Several months ago, a meme was born: The CW dramedy “Riverdale” was dubbed “Hot Archie Who Fucks” (or “HAWF,” for short) by several fans. It was a fun way of describing how the show brought an irreverent, sexually charged edge to a previously rather innocent Archie Comics icon.
Credit for the nickname is believed to go to film and TV critic Charles Bramesco.
Some personal news: I am now watching the pilot of HOT ARCHIE WHO FUCKS
— Charles Bramesco (@intothecrevasse) February 23, 2017
Following on the heels of “HAWF,” the NatGeo series “Genius” soon became known as “Hot Einstein Who Fucks” – thanks to its own deliberately sexual take on the world renowned scientist and pop culture icon. (Both the younger and older versions of Einstein, played by Johnny Flynn and Geoffrey Rush, respectively, got some on screen.)
By New York Times Magazine law, it takes three examples to make it to be a trend, so thank god for TNT’s new drama “Will.” Created by Craig Pearce and directed by Shekhar Kapur, “Will” chronicles a 24-year-old William Shakespeare (played by Laurie Davidson), freshly arrived in London and eager to make a name for himself as a playwright.
Technically, Shakespeare got the HSWF treatment in the Oscar-winning film “Shakespeare in Love,” nearly 20 years ago, but that film wasn’t nearly as fast and loose with soundtrack, costume design, and… well, facts.
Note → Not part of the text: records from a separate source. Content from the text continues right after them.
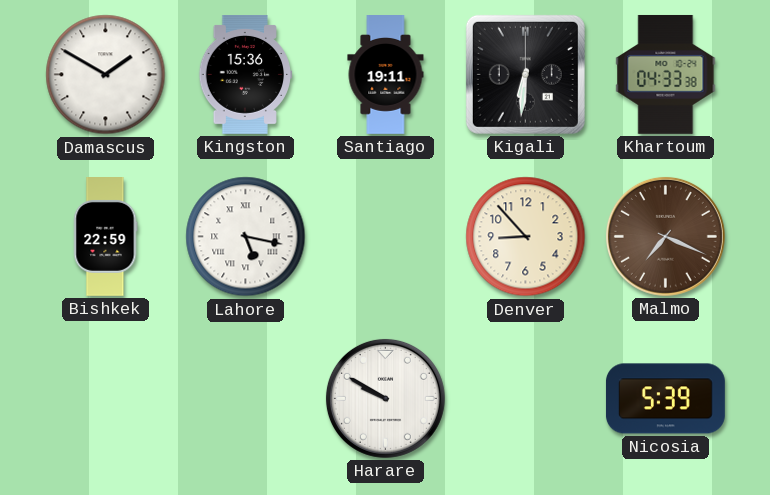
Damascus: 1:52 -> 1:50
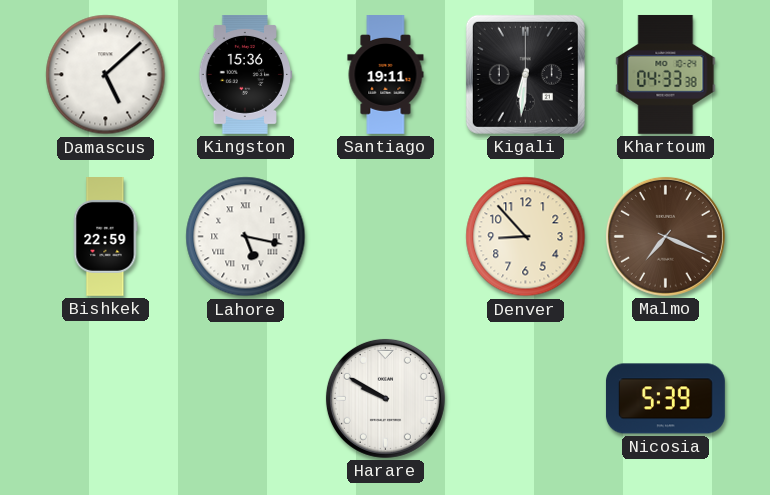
Damascus: 1:50 -> 5:08
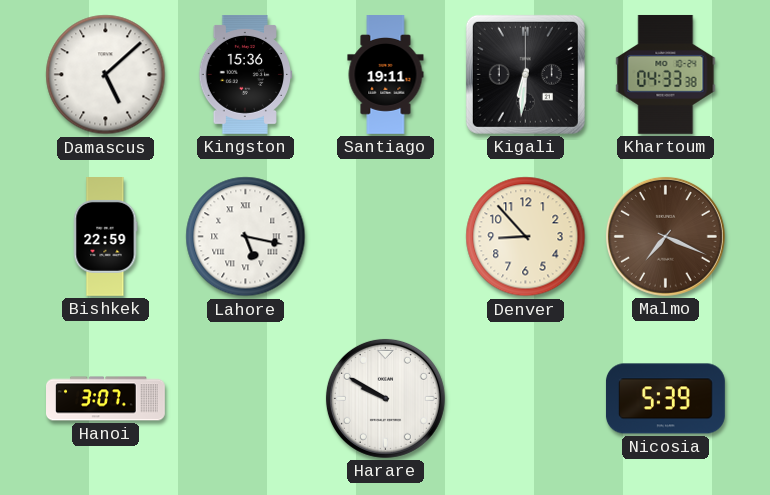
Hanoi: none -> 3:07
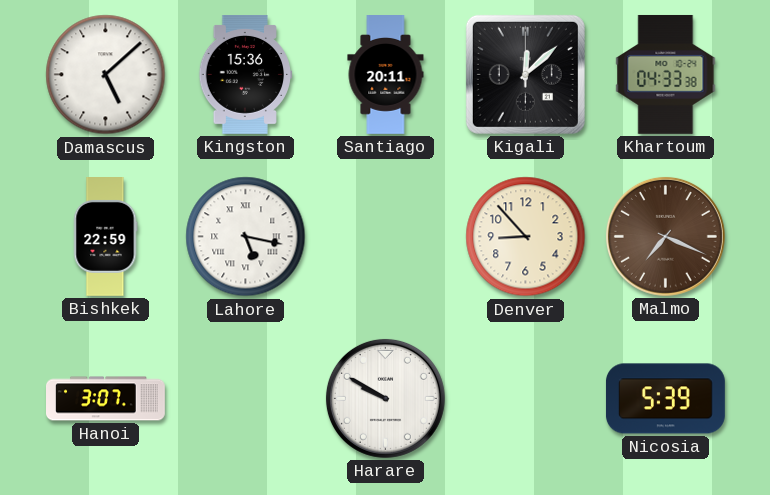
Santiago: 19:11 -> 20:11
Kigali: 6:31 -> 12:08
Which is fine, actually, as what’s intriguing about giving Shakespeare the HSWF treatment is that very little is actually known about the Bard’s personal life, which is why people tie themselves into knots coming up with theories about him. The basic confirmed aspects of Shakespeare’s life — specifically, his status as a husband and father prior to traveling to London to join the theater — remain unchanged, but “Will” otherwise has a fair amount of fun finding its own take on the narrative. The show adds new characters and digs into the young writer’s artistic struggles, from coming up with ideas for characters and creating compelling narratives that surround them, to handling the pressures of fame and the response of critics.
All of that is compelling and relatable, but “Will” doesn’t seem to think that’s enough for a series. Hence, the new characters (including a tattooed take on Christopher Marlowe that either proves the show’s punk rock aspirations or proves that the make-up artist didn’t have time to cover up Jamie Campbell Bower’s real tats) and plotting.
The most dramatic and unexpected thing about “Will” is the choice to emphasize his status as a practicing Catholic, which was illegal in England at the time and thus adds additional peril, given how much the government loves butchering people over it. It’s a narrative choice that drags down the spirit of the show a bit, as it’s hard to gush over the bright colors and free-wheeling party vibe when a “Game of Thrones”-level torture scene is just around the corner.
But there is still fun to be had, especially when the action stays inside the theater, filled with boisterous characters passionate and inspired by the words that young unproven Shakespeare makes up out of thin air. Cast-wise, there are a number of stand-outs from this world: William Houston brings incredible energy and range to the role of haunted and hilarious actor Kemp, while Bower’s unhinged Marlowe is fascinating to witness.
And as Alice, whose love affair with Will is described as “star-crossed” (though the stars in this case include the fact that Will is married), Olivia DeJonge has a star quality presence while selling a feminist message that doesn’t feel unnatural to the time period.
In a later episode, actor Richard Burbage (Mattias Inwood) whips out a book of English history, suggesting Will look to it for inspiration. Will resists, saying he wants to come up with his own original ideas, but Richard replies with a line that proves more than a meta: “It’s 1589, Will — it’s all been done. It’s how you do it that counts.”
It’s true that we’ve seen HSWF before, but “Will” does offer up some freshness to that approach — an important reminder that just being “edgy” isn’t enough to propel a show. Sure, it’s fun to see Shakespeare get some; fortunately, “Will” manages to find depth beyond that.